In the study arm, 36% of patients had a confirmed ORR, with 12% of patients achieving complete response. “We had duration response with this study ranging from 1.6 months to 31.0 months. More than half of the patients [54%] enjoyed a duration of response of more than 9.0 months,” said Lee.
He said that DOR was consistent across analyses: HCC mRECIST (61% of patients) and investigator (INV)—assessed RECIST (62%). In addition, 76% of responses per IRF-assessed RECIST 1.1 are ongoing, and the median duration of response was not reached, noted Lee.
The combination of atezolizumab and bevacizumab resulted in a median PFS also consistent across the 3 analyses: Both RECIST and HCC mRECIST showed 66% of patients with a median PFS of 7.3 months. INV RECIST showed 72% of patients with a median PFS of 7.4 months. Median overall survival, measured by HCC mRECIST, was 17.1 months, with a 6-month overall survival rate of 82% and a 12-month OS of 63%.
“The benefits of atezolizumab and bevacizumab were generally consistent among patient subgroups, with clinical activity observed irrespective of PD-L1 status,” said Lee.
Median treatment duration was 8.3 months on atezolizumab and 8.2 months on bevacizumab. Eighty-eight percent of patients experienced any-grade treatment-related adverse events (TRAEs), with 39% having grade 3/4 TRAEs and 3% having grade 5. The most common AEs were proteinuria (37%), decreased appetite (35%) and fatigue (28%). The most common grade 3/4 AE was hypertension (14%), Lee noted. In addition, 24% of patients had serious TRAEs, including pyrexia (5%), cholangitis (3%), and upper gastrointestinal hemorrhage (3%).

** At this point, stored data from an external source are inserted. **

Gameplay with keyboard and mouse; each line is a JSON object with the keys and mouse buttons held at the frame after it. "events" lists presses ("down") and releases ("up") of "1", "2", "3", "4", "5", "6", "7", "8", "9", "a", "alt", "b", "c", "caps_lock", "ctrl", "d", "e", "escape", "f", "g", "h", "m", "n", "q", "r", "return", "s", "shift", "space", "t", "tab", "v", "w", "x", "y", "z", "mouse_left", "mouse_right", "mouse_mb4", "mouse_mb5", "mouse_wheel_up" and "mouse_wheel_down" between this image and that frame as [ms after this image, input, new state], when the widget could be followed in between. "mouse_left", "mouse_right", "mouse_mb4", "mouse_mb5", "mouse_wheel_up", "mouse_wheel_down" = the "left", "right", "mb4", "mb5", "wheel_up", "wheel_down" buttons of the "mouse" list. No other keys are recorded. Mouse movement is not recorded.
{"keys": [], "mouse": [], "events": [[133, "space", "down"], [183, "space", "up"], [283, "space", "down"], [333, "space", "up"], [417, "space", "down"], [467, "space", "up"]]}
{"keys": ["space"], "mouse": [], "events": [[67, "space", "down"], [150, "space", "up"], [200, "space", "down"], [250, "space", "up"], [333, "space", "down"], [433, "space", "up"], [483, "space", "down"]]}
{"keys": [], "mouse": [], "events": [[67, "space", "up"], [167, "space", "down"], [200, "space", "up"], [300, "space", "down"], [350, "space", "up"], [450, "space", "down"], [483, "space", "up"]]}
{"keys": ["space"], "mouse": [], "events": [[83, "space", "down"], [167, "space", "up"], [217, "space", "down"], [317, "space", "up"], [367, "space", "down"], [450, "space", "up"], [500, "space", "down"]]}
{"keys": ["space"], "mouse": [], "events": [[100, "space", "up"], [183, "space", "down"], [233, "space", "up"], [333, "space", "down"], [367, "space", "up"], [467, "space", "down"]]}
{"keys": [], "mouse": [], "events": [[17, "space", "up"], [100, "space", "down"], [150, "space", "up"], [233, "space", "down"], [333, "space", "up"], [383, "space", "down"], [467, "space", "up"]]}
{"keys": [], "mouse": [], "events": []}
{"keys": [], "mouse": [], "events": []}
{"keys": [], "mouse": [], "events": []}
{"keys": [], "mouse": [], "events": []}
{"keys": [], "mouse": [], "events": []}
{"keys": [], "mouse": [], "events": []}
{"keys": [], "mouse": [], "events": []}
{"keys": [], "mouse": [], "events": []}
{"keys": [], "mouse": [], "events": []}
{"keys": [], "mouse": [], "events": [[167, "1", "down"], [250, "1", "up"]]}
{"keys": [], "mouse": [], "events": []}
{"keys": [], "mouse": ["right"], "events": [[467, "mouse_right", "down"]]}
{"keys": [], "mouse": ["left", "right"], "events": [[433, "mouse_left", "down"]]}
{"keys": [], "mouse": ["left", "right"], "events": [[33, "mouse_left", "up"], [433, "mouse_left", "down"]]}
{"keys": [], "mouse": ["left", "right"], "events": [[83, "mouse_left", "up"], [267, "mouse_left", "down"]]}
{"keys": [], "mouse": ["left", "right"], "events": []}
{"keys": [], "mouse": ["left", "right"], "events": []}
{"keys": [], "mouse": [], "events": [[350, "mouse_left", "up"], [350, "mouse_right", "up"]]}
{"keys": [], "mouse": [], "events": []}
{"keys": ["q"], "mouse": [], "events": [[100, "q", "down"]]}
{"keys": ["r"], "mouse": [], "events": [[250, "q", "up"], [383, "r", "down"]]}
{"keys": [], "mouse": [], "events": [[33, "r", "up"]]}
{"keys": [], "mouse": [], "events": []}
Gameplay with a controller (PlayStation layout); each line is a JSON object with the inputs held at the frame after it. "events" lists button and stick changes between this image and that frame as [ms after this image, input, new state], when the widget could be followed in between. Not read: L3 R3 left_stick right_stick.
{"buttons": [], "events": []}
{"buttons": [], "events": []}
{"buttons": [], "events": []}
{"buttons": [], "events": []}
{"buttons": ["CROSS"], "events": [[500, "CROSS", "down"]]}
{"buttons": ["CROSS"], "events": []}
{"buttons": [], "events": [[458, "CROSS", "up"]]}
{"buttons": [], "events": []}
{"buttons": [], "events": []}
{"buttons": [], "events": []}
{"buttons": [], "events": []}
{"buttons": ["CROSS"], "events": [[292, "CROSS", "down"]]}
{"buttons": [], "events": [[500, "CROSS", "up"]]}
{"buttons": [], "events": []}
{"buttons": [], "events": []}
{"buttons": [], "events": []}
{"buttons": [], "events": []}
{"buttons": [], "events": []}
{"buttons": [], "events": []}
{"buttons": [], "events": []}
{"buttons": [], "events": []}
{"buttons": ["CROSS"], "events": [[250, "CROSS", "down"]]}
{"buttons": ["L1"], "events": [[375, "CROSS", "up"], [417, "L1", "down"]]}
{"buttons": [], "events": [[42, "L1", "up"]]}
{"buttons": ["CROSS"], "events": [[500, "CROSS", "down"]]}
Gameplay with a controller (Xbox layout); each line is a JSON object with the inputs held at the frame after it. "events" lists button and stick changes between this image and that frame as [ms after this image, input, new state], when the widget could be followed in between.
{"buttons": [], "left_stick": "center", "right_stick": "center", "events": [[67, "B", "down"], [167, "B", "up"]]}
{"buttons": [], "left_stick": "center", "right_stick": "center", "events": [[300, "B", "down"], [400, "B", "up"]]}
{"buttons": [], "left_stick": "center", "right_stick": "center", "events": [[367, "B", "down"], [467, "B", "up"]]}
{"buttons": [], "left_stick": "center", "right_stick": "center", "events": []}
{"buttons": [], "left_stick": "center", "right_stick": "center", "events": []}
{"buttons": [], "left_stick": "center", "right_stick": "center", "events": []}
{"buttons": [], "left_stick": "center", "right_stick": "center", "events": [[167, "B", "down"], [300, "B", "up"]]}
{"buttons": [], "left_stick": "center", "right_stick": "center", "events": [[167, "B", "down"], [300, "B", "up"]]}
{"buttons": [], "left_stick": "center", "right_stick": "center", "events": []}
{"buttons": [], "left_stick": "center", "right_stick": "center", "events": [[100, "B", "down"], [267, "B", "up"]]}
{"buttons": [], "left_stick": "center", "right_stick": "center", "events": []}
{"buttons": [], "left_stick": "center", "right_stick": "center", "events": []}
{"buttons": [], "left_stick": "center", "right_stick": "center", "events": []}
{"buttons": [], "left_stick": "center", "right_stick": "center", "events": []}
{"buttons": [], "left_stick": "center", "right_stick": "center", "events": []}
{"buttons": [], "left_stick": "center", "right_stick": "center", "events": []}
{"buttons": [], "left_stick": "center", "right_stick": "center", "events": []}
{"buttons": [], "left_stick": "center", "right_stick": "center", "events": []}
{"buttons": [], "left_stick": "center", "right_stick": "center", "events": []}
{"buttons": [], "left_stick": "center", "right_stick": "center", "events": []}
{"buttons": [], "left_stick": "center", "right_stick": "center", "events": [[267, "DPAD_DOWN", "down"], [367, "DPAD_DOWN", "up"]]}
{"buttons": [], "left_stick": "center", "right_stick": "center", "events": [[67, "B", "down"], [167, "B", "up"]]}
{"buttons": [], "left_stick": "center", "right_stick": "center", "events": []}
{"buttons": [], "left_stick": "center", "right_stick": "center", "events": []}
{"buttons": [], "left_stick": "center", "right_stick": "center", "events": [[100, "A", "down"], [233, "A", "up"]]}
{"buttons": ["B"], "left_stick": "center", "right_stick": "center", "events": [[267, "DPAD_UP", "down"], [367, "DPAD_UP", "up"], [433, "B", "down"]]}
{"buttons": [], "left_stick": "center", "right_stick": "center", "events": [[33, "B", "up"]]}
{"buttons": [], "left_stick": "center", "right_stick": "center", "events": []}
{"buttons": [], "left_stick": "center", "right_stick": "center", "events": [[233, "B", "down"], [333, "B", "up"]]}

The most common AE of special interest (AESI) related to atezolizumab was rash (23%), and the most common AESI related to bevacizumab was proteinuria (37%). Grade 3/4 bleeding AESIs associated with bevacizumab included 2% of patients with upper gastrointestinal bleeding and 2% of patients with esophageal varices hemorrhage.
“Fifteen patients [14%] required systemic corticosteroids within 30 days of experiencing an adverse event on atezolizumab,” said Lee. Increased aspartate aminotransferase and alanine aminotransferase levels (3% of patients each) were the most common hepatic events requiring systemic steroids within 30 days of an AE. No new safety signals were identified beyond the established single-agent safety profiles, said Lee.
“In conclusion, this combination of atezolizumab and bevacizumab may become a promising treatment option for patients with unresectable HCC,” said Lee. Investigators are further evaluating the combination in the IMbrave150 phase III study (NCT03434379).